Framing Question: To what extent can social capital create concrete connections that could be utilized in a disaster?
Social capital, or the resources available to people through their social networks, is argued to be “the strongest and most robust predictor of population recovery after catastrophe” (Aldrige 2011). Social capital, especially when organized with a community organization at its hub, gives people a platform to make change, otherwise known as agency. Individual or collective agency “can encourage innovations in cooperative crisis response, including the equitable distribution of resources even under circumstances of extreme scarcity” (Davidson 2010). The 2011 earthquake in Lyttelton, New Zealand is an example of a small community utilizing social capital to create a faster and more efficient disaster response.
Lyttelton is unique in that it had implemented a system called a TimeBank before the earthquake hit. The TimeBank is a social capital system in which time and talent are exchanged for goods and services within the community, and it’s managed through an online platform that monitors exchanges. Social capital is generally underinvested because “the actor or actors who generate social capital ordinarily capture only a small part of its benefits” (Coleman 1988). However, when a disaster strikes and other resources aren’t available to people, I would argue a collective use of social capital could greatly benefit a community. It is noted, however, that different forms of social capital can be beneficial at different times. For example, if Project Lyttelton as a hub of a social network was compromised during the earthquake, that would decrease the ability of the community to reach out to their networks, but with a more individualized system like the TimeBank, perhaps more people would have the opportunity to connect. Norris et al. (2007) argue that “the happy medium may be loosely coupled organizations (to better respond to local needs) that are able to coordinate or collaborate (to facilitate access to their resources).” I’m interested in examining the types of social networks that Project Lyttelton created after the earthquake, and who benefitted from those connections.
What kinds of connections were made utilizing social capital and social networks after the 2011 earthquake? What are the boundaries of social capital, and who benefitted the most from it?
- Conduct semistructured interviews with Lyttelton Community members about their experience after the earthquake
- Perform a social network analysis of the different actors I hear about in interviews, perhaps starting with Project Lyttelton
- Utilize mental mapping to visualize where participants draw boundaries around their networks
Aldrich, Daniel P. 2011. “The Power of People: Social Capital’s Role in Recovery for the 1995 Kobe Earthquake.” Natural Hazards 56(3): 595-611.

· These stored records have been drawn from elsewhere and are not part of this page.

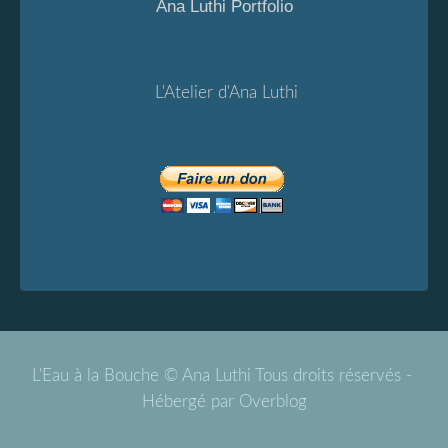
Ana Luthi Portfolio
L'Atelier d'Ana Luthi
L'Eau à la Bouche © Ana Luthi Tous droits réservés -
Hébergé par
Overblog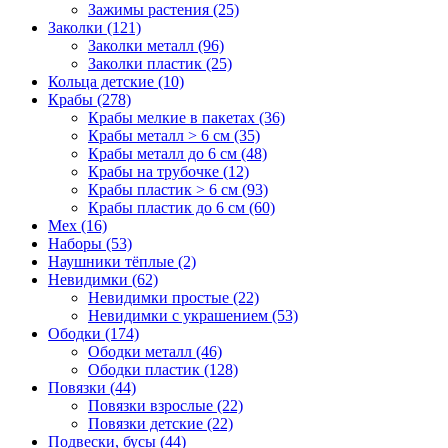
Зажимы растения (25)
Заколки (121)
Заколки металл (96)
Заколки пластик (25)
Кольца детские (10)
Крабы (278)
Крабы мелкие в пакетах (36)
Крабы металл > 6 см (35)
Крабы металл до 6 см (48)
Крабы на трубочке (12)
Крабы пластик > 6 см (93)
Крабы пластик до 6 см (60)
Мех (16)
Наборы (53)
Наушники тёплые (2)
Невидимки (62)
Невидимки простые (22)
Невидимки с украшением (53)
Ободки (174)
Ободки металл (46)
Ободки пластик (128)
Повязки (44)
Повязки взрослые (22)
Повязки детские (22)
Подвески, бусы (44)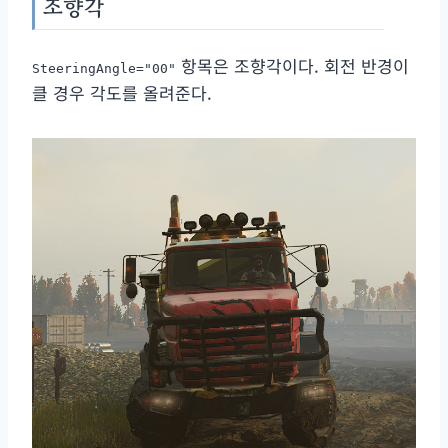
조향각
항목은 조향각이다. 회전 반경이
SteeringAngle="00"
클 경우 각도를 올려준다.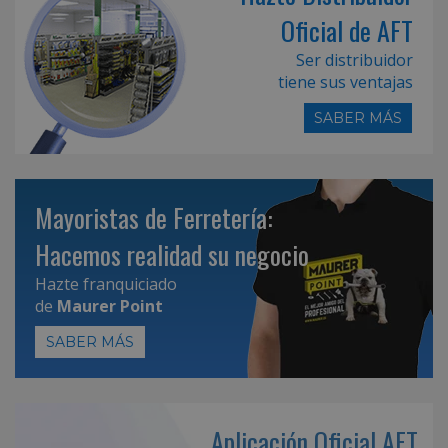
Oficial de AFT
Ser distribuidor
tiene sus ventajas
SABER MÁS
Mayoristas de Ferretería:
Hacemos realidad su negocio
Hazte franquiciado
de
Maurer Point
SABER MÁS
Aplicación Oficial AFT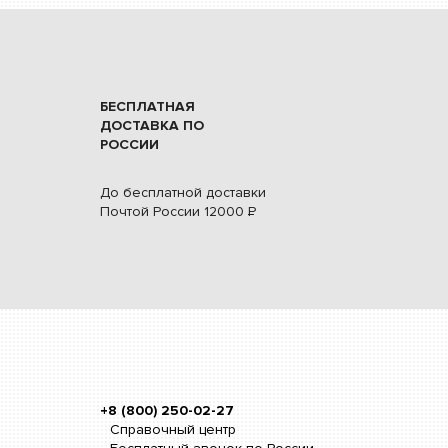
БЕСПЛАТНАЯ
ДОСТАВКА ПО
РОССИИ
До бесплатной доставки
Почтой России
12000
Р
+8 (800) 250-02-27
Справочный центр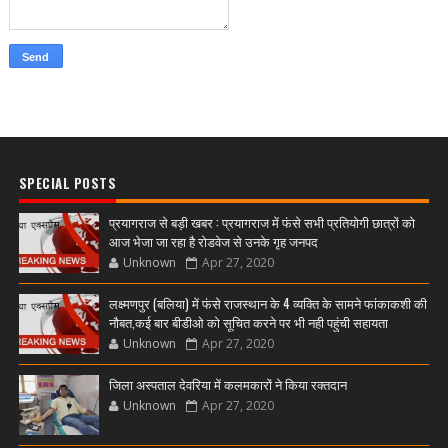
SPECIAL POSTS
प्रयागराज से बड़ी खबर : प्रयागराज में फंसे सभी प्रतियोगी छात्रों को
आज भेजा जा रहा है रोडवेज से उनके गृह जनपद
Unknown
Apr 27, 2020
लक्ष्मणपुर (बलिया) में फंसे राजस्थान के 4 व्यक्ति के सामने फांकाकशी की
नौबत,कई बार बीडीओ को सूचित करने पर भी नही पहुंची सहायता
Unknown
Apr 27, 2020
जिला अस्पताल देवरिया में कलमकारों ने किया रक्तदान
Unknown
Apr 27, 2020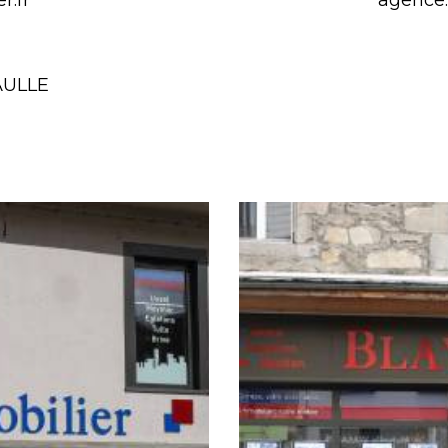
r.fr
agence
AULLE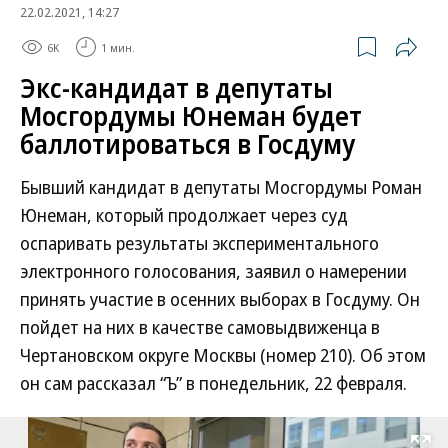
22.02.2021, 14:27
6K
1 мин.
Экс-кандидат в депутаты
Мосгордумы Юнеман будет
баллотироваться в Госдуму
Бывший кандидат в депутаты Мосгордумы Роман
Юнеман, который продолжает через суд
оспаривать результаты экспериментального
электронного голосования, заявил о намерении
принять участие в осенних выборах в Госдуму. Он
пойдет на них в качестве самовыдвиженца в
Чертановском округе Москвы (номер 210). Об этом
он сам рассказал “Ъ” в понедельник, 22 февраля.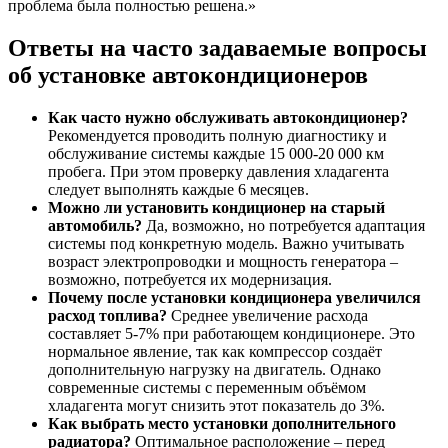
проблема была полностью решена.»
Ответы на часто задаваемые вопросы
об установке автокондиционеров
Как часто нужно обслуживать автокондиционер?
Рекомендуется проводить полную диагностику и
обслуживание системы каждые 15 000-20 000 км
пробега. При этом проверку давления хладагента
следует выполнять каждые 6 месяцев.
Можно ли установить кондиционер на старый
автомобиль?
Да, возможно, но потребуется адаптация
системы под конкретную модель. Важно учитывать
возраст электропроводки и мощность генератора –
возможно, потребуется их модернизация.
Почему после установки кондиционера увеличился
расход топлива?
Среднее увеличение расхода
составляет 5-7% при работающем кондиционере. Это
нормальное явление, так как компрессор создаёт
дополнительную нагрузку на двигатель. Однако
современные системы с переменным объёмом
хладагента могут снизить этот показатель до 3%.
Как выбрать место установки дополнительного
радиатора?
Оптимальное расположение – перед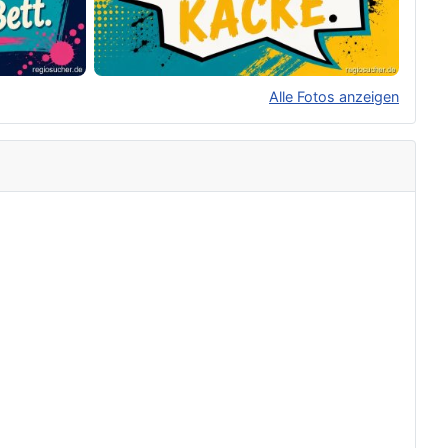
Alle Fotos anzeigen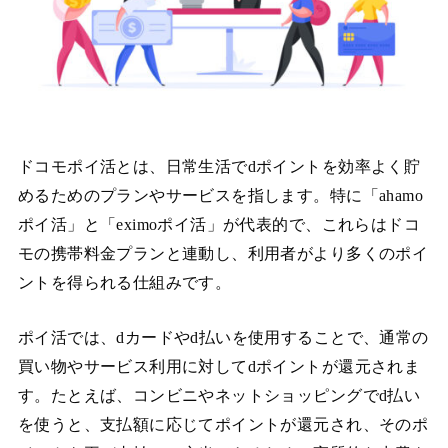
ドコモポイ活とは、日常生活でdポイントを効率よく貯
めるためのプランやサービスを指します。特に「ahamo
ポイ活」と「eximoポイ活」が代表的で、これらはドコ
モの携帯料金プランと連動し、利用者がより多くのポイ
ントを得られる仕組みです。
ポイ活では、dカードやd払いを使用することで、通常の
買い物やサービス利用に対してdポイントが還元されま
す。たとえば、コンビニやネットショッピングでd払い
を使うと、支払額に応じてポイントが還元され、そのポ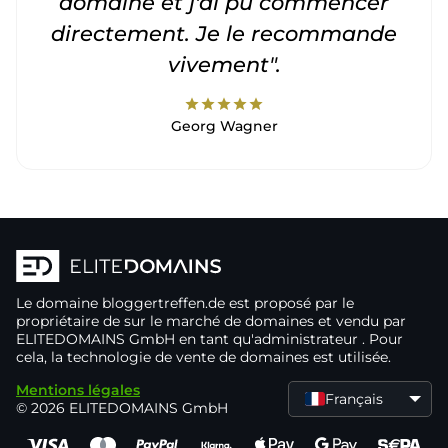
domaine et j'ai pu commencer
directement. Je le recommande
vivement".
star
star
star
star
star
Georg Wagner
Le domaine
bloggertreffen.de
est proposé par le
propriétaire de
sur le marché de domaines
et vendu par
ELITEDOMAINS GmbH en tant qu'administrateur
. Pour
cela, la technologie de vente de domaines
est utilisée.
Mentions légales
Français
© 2026 ELITEDOMAINS GmbH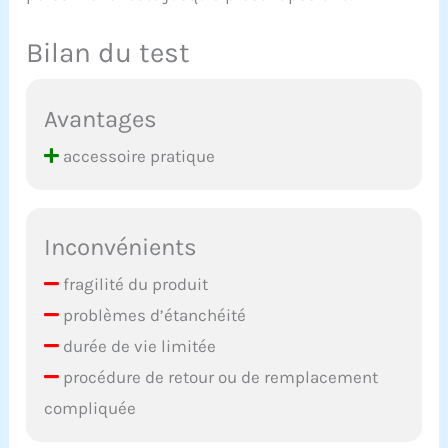
Bilan du test
Avantages
accessoire pratique
Inconvénients
fragilité du produit
problèmes d’étanchéité
durée de vie limitée
procédure de retour ou de remplacement
compliquée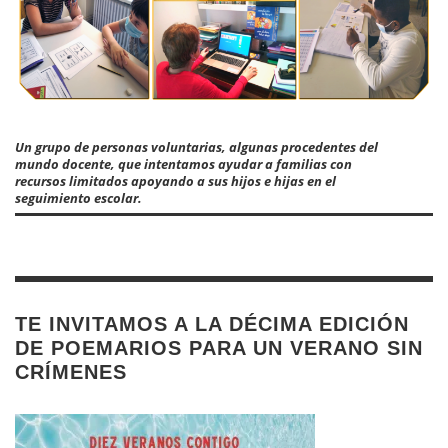
Un grupo de personas voluntarias, algunas procedentes del
mundo docente, que intentamos ayudar a familias con
recursos limitados apoyando a sus hijos e hijas en el
seguimiento escolar.
TE INVITAMOS A LA DÉCIMA EDICIÓN
DE POEMARIOS PARA UN VERANO SIN
CRÍMENES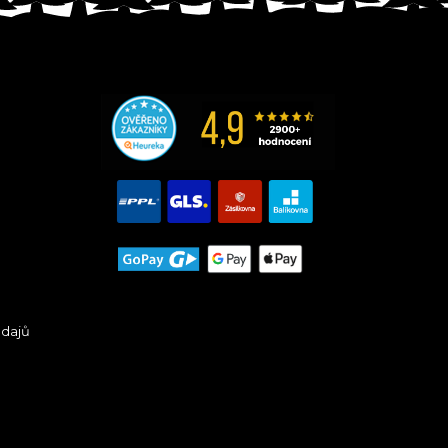
údajů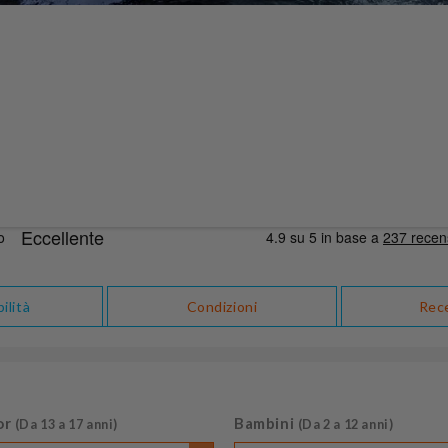
ilità
Condizioni
Rec
or
Bambini
(Da 13 a 17 anni)
(Da 2 a 12 anni)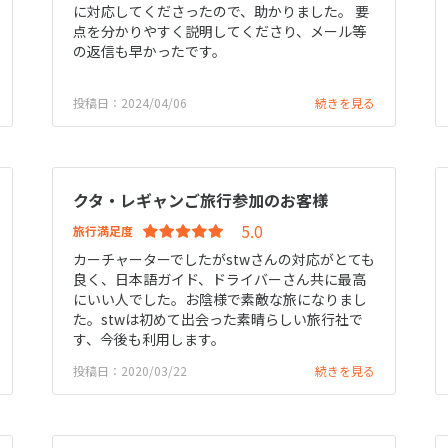
に対応してくださったので、助かりました。 要
点を分かりやすく説明してくださり、メール等
の返信も早かったです。
投稿日：2024/04/06
続きを見る
クタ・レギャンご旅行参加のお客様
旅行満足度
カーチャーターでしたがstwさんの対応がとても
良く、日本語ガイド、ドライバーさん共に最高
にいい人でした。お陰様で素敵な旅になりまし
た。stwは初めて出会った素晴らしい旅行社で
す、今後も利用します。
投稿日：2020/03/22
続きを見る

Coleman, James S. 1988. “Social Capital in the Creation of Human Capital.” The American Journal of Sociology 94: S95.
Debra J. Davidson (2010) The Applicability of the Concept of Resilience to Social Systems: Some Sources of Optimism and Nagging Doubts, Society & Natural Resources, 23:12, 1135-1149, DOI: 10.1080/08941921003652940
Norris, Fran H., Susan P. Stevens, Betty Pfefferbaum, Karen F. Wyche, and Rose L. Pfefferbaum. 2008. “Community Resilience as a Metaphor, Theory, Set of Capacities, and Strategy for Disaster Readiness,” American Journal of Community Psychology 41(1-2): 127-50.